◆ EXERCISE DETAILS
Each record below is to be restated word for word.

### DATA FOR PROCESSING

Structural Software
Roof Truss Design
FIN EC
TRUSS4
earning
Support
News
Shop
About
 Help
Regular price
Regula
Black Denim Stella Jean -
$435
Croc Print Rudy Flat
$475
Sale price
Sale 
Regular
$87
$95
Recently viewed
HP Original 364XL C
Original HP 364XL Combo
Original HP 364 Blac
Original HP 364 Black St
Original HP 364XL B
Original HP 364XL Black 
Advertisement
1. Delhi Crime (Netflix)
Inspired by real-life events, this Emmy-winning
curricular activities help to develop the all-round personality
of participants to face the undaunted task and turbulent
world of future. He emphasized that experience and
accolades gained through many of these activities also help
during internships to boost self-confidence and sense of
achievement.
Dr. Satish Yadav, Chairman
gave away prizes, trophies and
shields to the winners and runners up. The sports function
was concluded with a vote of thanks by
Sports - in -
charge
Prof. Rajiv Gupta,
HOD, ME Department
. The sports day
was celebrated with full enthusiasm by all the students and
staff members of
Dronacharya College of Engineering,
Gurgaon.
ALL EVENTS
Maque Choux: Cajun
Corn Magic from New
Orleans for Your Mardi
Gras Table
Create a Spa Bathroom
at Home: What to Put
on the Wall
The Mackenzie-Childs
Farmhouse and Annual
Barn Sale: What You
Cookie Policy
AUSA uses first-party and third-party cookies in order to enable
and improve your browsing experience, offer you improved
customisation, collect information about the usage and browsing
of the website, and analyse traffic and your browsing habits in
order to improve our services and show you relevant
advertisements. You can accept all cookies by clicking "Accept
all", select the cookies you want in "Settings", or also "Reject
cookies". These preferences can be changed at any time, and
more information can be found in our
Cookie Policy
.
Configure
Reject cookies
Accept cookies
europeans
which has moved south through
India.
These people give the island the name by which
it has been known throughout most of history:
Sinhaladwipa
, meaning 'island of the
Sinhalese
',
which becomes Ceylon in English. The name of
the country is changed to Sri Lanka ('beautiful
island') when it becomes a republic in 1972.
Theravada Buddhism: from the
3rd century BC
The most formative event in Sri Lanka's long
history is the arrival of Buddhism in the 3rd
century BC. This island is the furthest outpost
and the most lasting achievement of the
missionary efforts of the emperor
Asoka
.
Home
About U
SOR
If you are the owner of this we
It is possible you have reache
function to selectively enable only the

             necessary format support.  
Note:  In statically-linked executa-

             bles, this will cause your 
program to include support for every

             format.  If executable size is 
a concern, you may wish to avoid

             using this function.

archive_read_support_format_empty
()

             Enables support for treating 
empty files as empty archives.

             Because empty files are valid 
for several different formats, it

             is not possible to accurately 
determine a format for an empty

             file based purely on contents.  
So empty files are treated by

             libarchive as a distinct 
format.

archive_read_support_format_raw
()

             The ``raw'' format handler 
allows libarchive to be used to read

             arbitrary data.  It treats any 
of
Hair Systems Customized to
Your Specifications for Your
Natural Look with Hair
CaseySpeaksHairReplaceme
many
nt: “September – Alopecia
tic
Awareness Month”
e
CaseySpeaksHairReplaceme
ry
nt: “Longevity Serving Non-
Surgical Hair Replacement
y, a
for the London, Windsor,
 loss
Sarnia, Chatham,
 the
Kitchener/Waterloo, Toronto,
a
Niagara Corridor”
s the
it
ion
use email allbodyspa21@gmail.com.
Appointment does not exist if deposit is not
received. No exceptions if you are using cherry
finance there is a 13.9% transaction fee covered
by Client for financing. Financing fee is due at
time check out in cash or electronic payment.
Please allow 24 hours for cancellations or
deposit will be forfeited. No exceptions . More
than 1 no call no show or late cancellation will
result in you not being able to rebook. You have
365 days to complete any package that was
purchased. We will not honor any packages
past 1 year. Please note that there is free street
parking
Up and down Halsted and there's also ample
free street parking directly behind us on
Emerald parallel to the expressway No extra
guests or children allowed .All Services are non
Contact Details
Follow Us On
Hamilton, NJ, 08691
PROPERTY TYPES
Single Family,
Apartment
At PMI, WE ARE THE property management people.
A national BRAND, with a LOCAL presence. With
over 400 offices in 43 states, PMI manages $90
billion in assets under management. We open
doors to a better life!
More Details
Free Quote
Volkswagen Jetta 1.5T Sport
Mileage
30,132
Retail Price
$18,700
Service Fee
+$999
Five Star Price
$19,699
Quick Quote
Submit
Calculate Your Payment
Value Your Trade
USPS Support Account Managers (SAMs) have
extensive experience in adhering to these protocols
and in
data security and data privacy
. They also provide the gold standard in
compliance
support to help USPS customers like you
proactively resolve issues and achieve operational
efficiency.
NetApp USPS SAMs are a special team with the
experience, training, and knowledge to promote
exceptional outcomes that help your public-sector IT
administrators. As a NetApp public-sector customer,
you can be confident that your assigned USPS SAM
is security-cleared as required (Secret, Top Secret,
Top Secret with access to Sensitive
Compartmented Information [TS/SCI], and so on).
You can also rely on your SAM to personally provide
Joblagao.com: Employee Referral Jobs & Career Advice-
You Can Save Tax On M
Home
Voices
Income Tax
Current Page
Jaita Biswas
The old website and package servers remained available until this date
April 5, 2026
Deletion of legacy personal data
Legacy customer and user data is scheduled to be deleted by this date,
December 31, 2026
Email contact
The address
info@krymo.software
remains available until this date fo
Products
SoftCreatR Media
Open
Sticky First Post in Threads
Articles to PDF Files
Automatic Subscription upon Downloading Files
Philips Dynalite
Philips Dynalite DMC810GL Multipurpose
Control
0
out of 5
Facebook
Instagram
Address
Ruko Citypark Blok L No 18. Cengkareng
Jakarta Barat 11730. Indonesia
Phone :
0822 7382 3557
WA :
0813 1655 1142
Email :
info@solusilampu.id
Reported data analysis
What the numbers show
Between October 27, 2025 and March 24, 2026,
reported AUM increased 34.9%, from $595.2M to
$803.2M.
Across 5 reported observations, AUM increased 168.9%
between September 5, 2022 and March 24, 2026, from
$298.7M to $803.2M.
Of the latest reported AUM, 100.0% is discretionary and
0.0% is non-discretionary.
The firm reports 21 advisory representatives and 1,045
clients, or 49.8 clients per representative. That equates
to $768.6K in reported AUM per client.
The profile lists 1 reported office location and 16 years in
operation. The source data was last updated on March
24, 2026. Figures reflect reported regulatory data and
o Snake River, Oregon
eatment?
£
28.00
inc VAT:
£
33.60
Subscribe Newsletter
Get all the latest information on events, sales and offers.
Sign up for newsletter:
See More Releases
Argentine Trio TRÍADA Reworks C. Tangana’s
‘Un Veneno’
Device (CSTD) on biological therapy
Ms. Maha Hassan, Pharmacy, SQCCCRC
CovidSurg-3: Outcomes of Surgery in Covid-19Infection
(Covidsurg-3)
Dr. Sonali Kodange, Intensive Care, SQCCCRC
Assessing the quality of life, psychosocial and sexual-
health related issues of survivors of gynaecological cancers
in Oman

######

◆ REPLY
Structural Software
Roof Truss Design
FIN EC
TRUSS4
earning
Support
News
Shop
About
 Help
Regular price
Regula
Black Denim Stella Jean -
$435
Croc Print Rudy Flat
$475
Sale price
Sale 
Regular
$87
$95
Recently viewed
HP Original 364XL C
Original HP 364XL Combo
Original HP 364 Blac
Original HP 364 Black St
Original HP 364XL B
Original HP 364XL Black 
Advertisement
1. Delhi Crime (Netflix)
Inspired by real-life events, this Emmy-winning
curricular activities help to develop the all-round personality
of participants to face the undaunted task and turbulent
world of future. He emphasized that experience and
accolades gained through many of these activities also help
during internships to boost self-confidence and sense of
achievement.
Dr. Satish Yadav, Chairman
gave away prizes, trophies and
shields to the winners and runners up. The sports function
was concluded with a vote of thanks by
Sports - in -
charge
Prof. Rajiv Gupta,
HOD, ME Department
. The sports day
was celebrated with full enthusiasm by all the students and
staff members of
Dronacharya College of Engineering,
Gurgaon.
ALL EVENTS
Maque Choux: Cajun
Corn Magic from New
Orleans for Your Mardi
Gras Table
Create a Spa Bathroom
at Home: What to Put
on the Wall
The Mackenzie-Childs
Farmhouse and Annual
Barn Sale: What You
Cookie Policy
AUSA uses first-party and third-party cookies in order to enable
and improve your browsing experience, offer you improved
customisation, collect information about the usage and browsing
of the website, and analyse traffic and your browsing habits in
order to improve our services and show you relevant
advertisements. You can accept all cookies by clicking "Accept
all", select the cookies you want in "Settings", or also "Reject
cookies". These preferences can be changed at any time, and
more information can be found in our
Cookie Policy
.
Configure
Reject cookies
Accept cookies
europeans
which has moved south through
India.
These people give the island the name by which
it has been known throughout most of history:
Sinhaladwipa
, meaning 'island of the
Sinhalese
',
which becomes Ceylon in English. The name of
the country is changed to Sri Lanka ('beautiful
island') when it becomes a republic in 1972.
Theravada Buddhism: from the
3rd century BC
The most formative event in Sri Lanka's long
history is the arrival of Buddhism in the 3rd
century BC. This island is the furthest outpost
and the most lasting achievement of the
missionary efforts of the emperor
Asoka
.
Home
About U
SOR
If you are the owner of this we
It is possible you have reache
function to selectively enable only the

             necessary format support.  
Note:  In statically-linked executa-

             bles, this will cause your 
program to include support for every

             format.  If executable size is 
a concern, you may wish to avoid

             using this function.

archive_read_support_format_empty
()

             Enables support for treating 
empty files as empty archives.

             Because empty files are valid 
for several different formats, it

             is not possible to accurately 
determine a format for an empty

             file based purely on contents.  
So empty files are treated by

             libarchive as a distinct 
format.

archive_read_support_format_raw
()

             The ``raw'' format handler 
allows libarchive to be used to read

             arbitrary data.  It treats any 
of
Hair Systems Customized to
Your Specifications for Your
Natural Look with Hair
CaseySpeaksHairReplaceme
many
nt: “September – Alopecia
tic
Awareness Month”
e
CaseySpeaksHairReplaceme
ry
nt: “Longevity Serving Non-
Surgical Hair Replacement
y, a
for the London, Windsor,
 loss
Sarnia, Chatham,
 the
Kitchener/Waterloo, Toronto,
a
Niagara Corridor”
s the
it
ion
use email allbodyspa21@gmail.com.
Appointment does not exist if deposit is not
received. No exceptions if you are using cherry
finance there is a 13.9% transaction fee covered
by Client for financing. Financing fee is due at
time check out in cash or electronic payment.
Please allow 24 hours for cancellations or
deposit will be forfeited. No exceptions . More
than 1 no call no show or late cancellation will
result in you not being able to rebook. You have
365 days to complete any package that was
purchased. We will not honor any packages
past 1 year. Please note that there is free street
parking
Up and down Halsted and there's also ample
free street parking directly behind us on
Emerald parallel to the expressway No extra
guests or children allowed .All Services are non
Contact Details
Follow Us On
Hamilton, NJ, 08691
PROPERTY TYPES
Single Family,
Apartment
At PMI, WE ARE THE property management people.
A national BRAND, with a LOCAL presence. With
over 400 offices in 43 states, PMI manages $90
billion in assets under management. We open
doors to a better life!
More Details
Free Quote
Volkswagen Jetta 1.5T Sport
Mileage
30,132
Retail Price
$18,700
Service Fee
+$999
Five Star Price
$19,699
Quick Quote
Submit
Calculate Your Payment
Value Your Trade
USPS Support Account Managers (SAMs) have
extensive experience in adhering to these protocols
and in
data security and data privacy
. They also provide the gold standard in
compliance
support to help USPS customers like you
proactively resolve issues and achieve operational
efficiency.
NetApp USPS SAMs are a special team with the
experience, training, and knowledge to promote
exceptional outcomes that help your public-sector IT
administrators. As a NetApp public-sector customer,
you can be confident that your assigned USPS SAM
is security-cleared as required (Secret, Top Secret,
Top Secret with access to Sensitive
Compartmented Information [TS/SCI], and so on).
You can also rely on your SAM to personally provide
Joblagao.com: Employee Referral Jobs & Career Advice-
You Can Save Tax On M
Home
Voices
Income Tax
Current Page
Jaita Biswas
The old website and package servers remained available until this date
April 5, 2026
Deletion of legacy personal data
Legacy customer and user data is scheduled to be deleted by this date,
December 31, 2026
Email contact
The address
info@krymo.software
remains available until this date fo
Products
SoftCreatR Media
Open
Sticky First Post in Threads
Articles to PDF Files
Automatic Subscription upon Downloading Files
Philips Dynalite
Philips Dynalite DMC810GL Multipurpose
Control
0
out of 5
Facebook
Instagram
Address
Ruko Citypark Blok L No 18. Cengkareng
Jakarta Barat 11730. Indonesia
Phone :
0822 7382 3557
WA :
0813 1655 1142
Email :
info@solusilampu.id
Reported data analysis
What the numbers show
Between October 27, 2025 and March 24, 2026,
reported AUM increased 34.9%, from $595.2M to
$803.2M.
Across 5 reported observations, AUM increased 168.9%
between September 5, 2022 and March 24, 2026, from
$298.7M to $803.2M.
Of the latest reported AUM, 100.0% is discretionary and
0.0% is non-discretionary.
The firm reports 21 advisory representatives and 1,045
clients, or 49.8 clients per representative. That equates
to $768.6K in reported AUM per client.
The profile lists 1 reported office location and 16 years in
operation. The source data was last updated on March
24, 2026. Figures reflect reported regulatory data and
o Snake River, Oregon
eatment?
£
28.00
inc VAT:
£
33.60
Subscribe Newsletter
Get all the latest information on events, sales and offers.
Sign up for newsletter:
See More Releases
Argentine Trio TRÍADA Reworks C. Tangana’s
‘Un Veneno’
Device (CSTD) on biological therapy
Ms. Maha Hassan, Pharmacy, SQCCCRC
CovidSurg-3: Outcomes of Surgery in Covid-19Infection
(Covidsurg-3)
Dr. Sonali Kodange, Intensive Care, SQCCCRC
Assessing the quality of life, psychosocial and sexual-
health related issues of survivors of gynaecological cancers
in Oman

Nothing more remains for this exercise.